Monday 9 May 2016

Nobody move or the schools buildings, whisky distillers, drugs companies and patients get it!

All emailed in by MBK:

From Schools Week:

Loans totalling hundreds of millions of pounds to build new schools in the UK could dry up should the country leave the European Union (EU).

The European Investment Bank (EIB) has lent more than £350 million since the beginning of 2015 to build new schools under the government’s Priority Schools Building Programme (PSBP). The bank is owned by EU members and provides long-term loans on favourable terms for social action projects.


£350 million is of course less than 0.5% of the UK's education budget, and it is not a freebie, it is a loan, and one thing the UK government can do as well or as cheaply as any other government is lend/spend money out of thin air. What matters is the interest saving, given today's low/negative real interest rates, the true saving is close to nothing.

Even if you divide the full £350 million by approx. 10 million school children in the UK, that's a princely £35 each. Divide close to nothing by approx. 10 million and you get...

From the BBC:

Leaving the European Union could put more than £1bn worth of Scotch whisky exports at risk, industry chiefs have claimed.

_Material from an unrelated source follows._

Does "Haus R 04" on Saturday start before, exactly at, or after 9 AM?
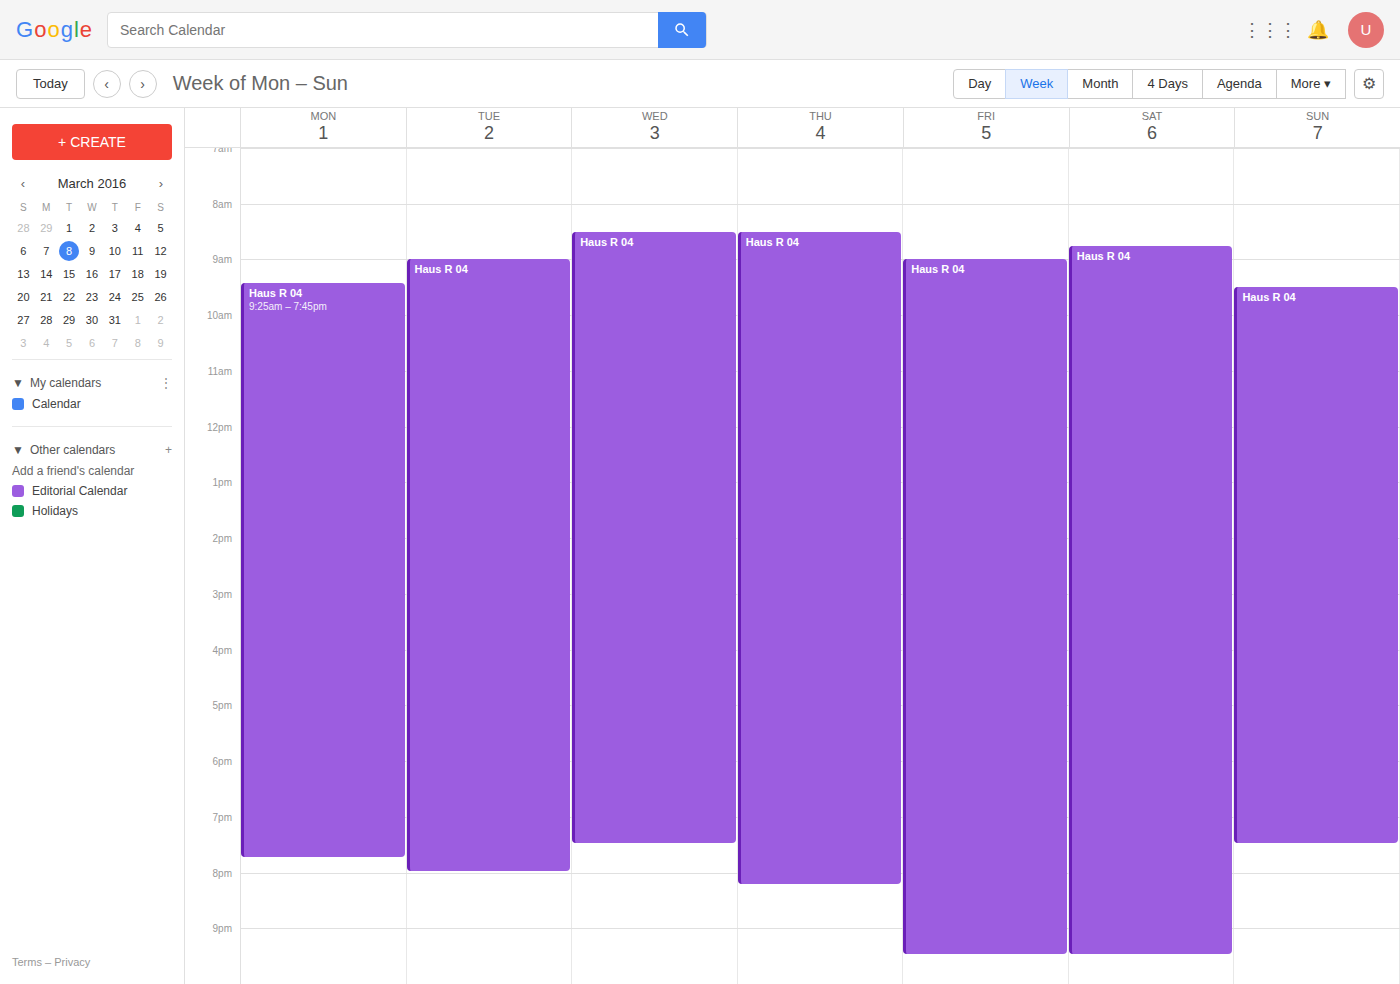
8:45 AM -- before 9 AM, 15 minutes above the 9 AM line.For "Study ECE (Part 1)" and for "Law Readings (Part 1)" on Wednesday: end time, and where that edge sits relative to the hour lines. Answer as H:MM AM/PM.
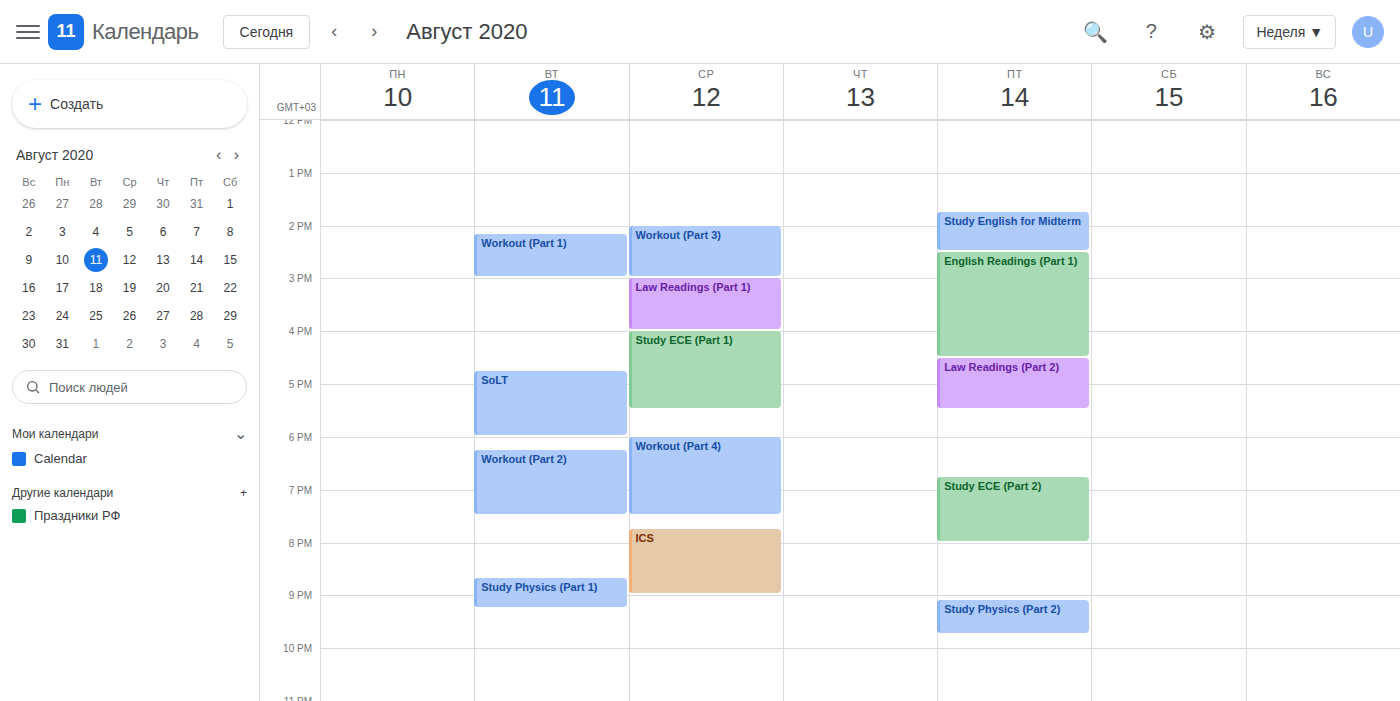
"Study ECE (Part 1)": 5:30 PM, halfway between the 5 PM and 6 PM lines. "Law Readings (Part 1)": 4:00 PM, exactly on the 4 PM line."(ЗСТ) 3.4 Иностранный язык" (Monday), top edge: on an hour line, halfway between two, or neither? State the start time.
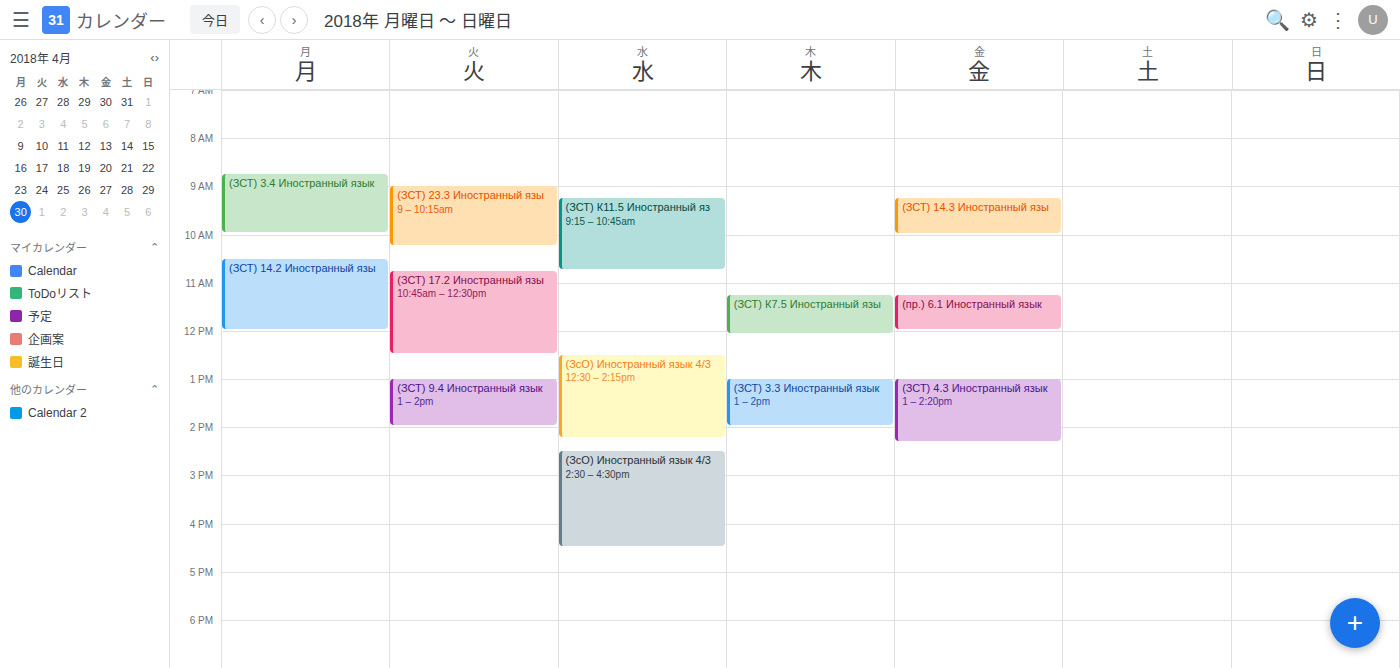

The Scotch Whisky Association (SWA) said the European single market was "central to the success of Scotch". It warned against the UK voting to leave the EU in the June referendum.


Strange. When I look at the supermarket shelves, you can buy wine and spirits from every corner of the earth - it can't be that difficult for a non-EU country to export to EU Member States, can it?

From PharmaTimes:

Life sciences leaders are warning that Britain’s departure from the European Union will bring uncertainty to the industry, creating new barriers to inward investment and threatening access to novel medicines.

In a letter to The Observer, more than 90 signatories - including heads of the Association of the British Pharmaceutical Industry, GlaxoSmithKline, AstraZeneca and the BioIndustry Association - argue that the future success of the UK life sciences sector is underpinned by being part of the EU’s single market and regulatory processes.

If the UK was to bow out of a reformed Europe, companies could be forced to apply for separate market authorisations in both regions - which could delay access for the millions of NHS patients to the latest drugs and treatments, they warn.


Again, strange. The last time I looked, Switzerland had a relatively successful pharmaceutical sector. I guess that EU rules on which drugs are safe or not are much the same as ours anyway, so there's be no harm in having a single application procedure or mutual recognition or something.